The query: SELECT Cast(Convert(varchar, GetDate(),105) as datetime)

I ended up using code 101 instead of 105 to get my query working, but that was it.

ASP.NET Configuration File Handling

One of things I like the least about working with multiple development, QA, and production environments is messing around with configuration files to make sure the different versions point at the right databases.  Add the use of the Enterprise Library, and there are even more files to manage.

In my last year at Ciena, I worked in a group where they’d put together some code that detected what environment it was in (development, QA, or production) and retrieved the correct settings from web.config.  It was similar to the solution Mike Gunderloy describes in this article on ASP.NET 2.0 productivity.

When I was poking around for more information on config file handling, I came across another article that references Gunderloy’s that talks about a file attribute for the appSettings tag.  I hadn’t come across the existence of that attribute anywhere else before.  I’ll definitely use this on my next project.

Finally, this article provides another option for dealing with configuration files in multiple environments.  The code and examples are well-explained.  My group at Lockheed Martin should integrate something like this into the custom library we’ve been building.

Downside of Certification

According to this eWeek article pay premiums for skills that don’t have a certification grew three times faster than pay premiums for certified skills.

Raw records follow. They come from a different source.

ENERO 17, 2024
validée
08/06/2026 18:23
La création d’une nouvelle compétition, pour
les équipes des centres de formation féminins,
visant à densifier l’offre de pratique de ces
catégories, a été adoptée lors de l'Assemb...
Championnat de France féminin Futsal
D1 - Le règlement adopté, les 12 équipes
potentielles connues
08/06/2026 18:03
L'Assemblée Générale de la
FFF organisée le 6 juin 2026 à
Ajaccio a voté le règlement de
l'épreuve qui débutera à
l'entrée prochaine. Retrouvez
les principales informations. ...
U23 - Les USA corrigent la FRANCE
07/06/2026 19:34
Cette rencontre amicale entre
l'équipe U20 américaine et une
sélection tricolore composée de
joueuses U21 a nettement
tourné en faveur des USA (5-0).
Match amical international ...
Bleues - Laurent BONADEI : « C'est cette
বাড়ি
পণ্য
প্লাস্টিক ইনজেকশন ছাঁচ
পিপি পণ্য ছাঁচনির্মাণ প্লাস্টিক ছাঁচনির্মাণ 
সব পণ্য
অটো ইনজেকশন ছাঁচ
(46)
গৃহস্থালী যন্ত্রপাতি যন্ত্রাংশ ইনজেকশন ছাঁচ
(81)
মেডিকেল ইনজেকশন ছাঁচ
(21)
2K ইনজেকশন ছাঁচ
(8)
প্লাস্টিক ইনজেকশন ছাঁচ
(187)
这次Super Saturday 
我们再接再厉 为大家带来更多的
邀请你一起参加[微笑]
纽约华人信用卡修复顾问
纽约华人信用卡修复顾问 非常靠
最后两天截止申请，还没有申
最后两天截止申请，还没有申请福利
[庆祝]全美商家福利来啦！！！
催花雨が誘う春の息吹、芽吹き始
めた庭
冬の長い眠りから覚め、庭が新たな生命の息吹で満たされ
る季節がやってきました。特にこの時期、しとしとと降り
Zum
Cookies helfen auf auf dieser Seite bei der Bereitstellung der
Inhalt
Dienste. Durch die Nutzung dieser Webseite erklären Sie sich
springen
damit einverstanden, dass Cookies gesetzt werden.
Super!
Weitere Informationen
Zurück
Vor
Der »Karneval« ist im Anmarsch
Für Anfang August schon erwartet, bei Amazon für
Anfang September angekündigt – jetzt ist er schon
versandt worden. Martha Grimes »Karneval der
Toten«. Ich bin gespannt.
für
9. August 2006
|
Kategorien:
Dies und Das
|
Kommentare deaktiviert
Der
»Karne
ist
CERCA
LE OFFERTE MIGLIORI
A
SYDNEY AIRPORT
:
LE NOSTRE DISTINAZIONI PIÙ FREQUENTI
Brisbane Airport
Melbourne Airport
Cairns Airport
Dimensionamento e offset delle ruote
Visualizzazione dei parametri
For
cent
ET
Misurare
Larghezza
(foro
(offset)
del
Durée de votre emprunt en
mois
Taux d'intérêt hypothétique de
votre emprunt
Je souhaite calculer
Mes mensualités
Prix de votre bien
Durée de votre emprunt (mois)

I never really bothered with certifications for any of my skills because I was usually too busy working to set aside the time to study for and pass the exams.  I was more motivated to do that for things like grad school.  I always felt that experience was more valuable than a certification, but the counter-argument of “if you have the experience, certification should be no problem” is still a reasonable one.

Still, I hope the pay premium changes mean employers are choosing experience in favor of those who’ve passed an exam but have little or no hands-on experience.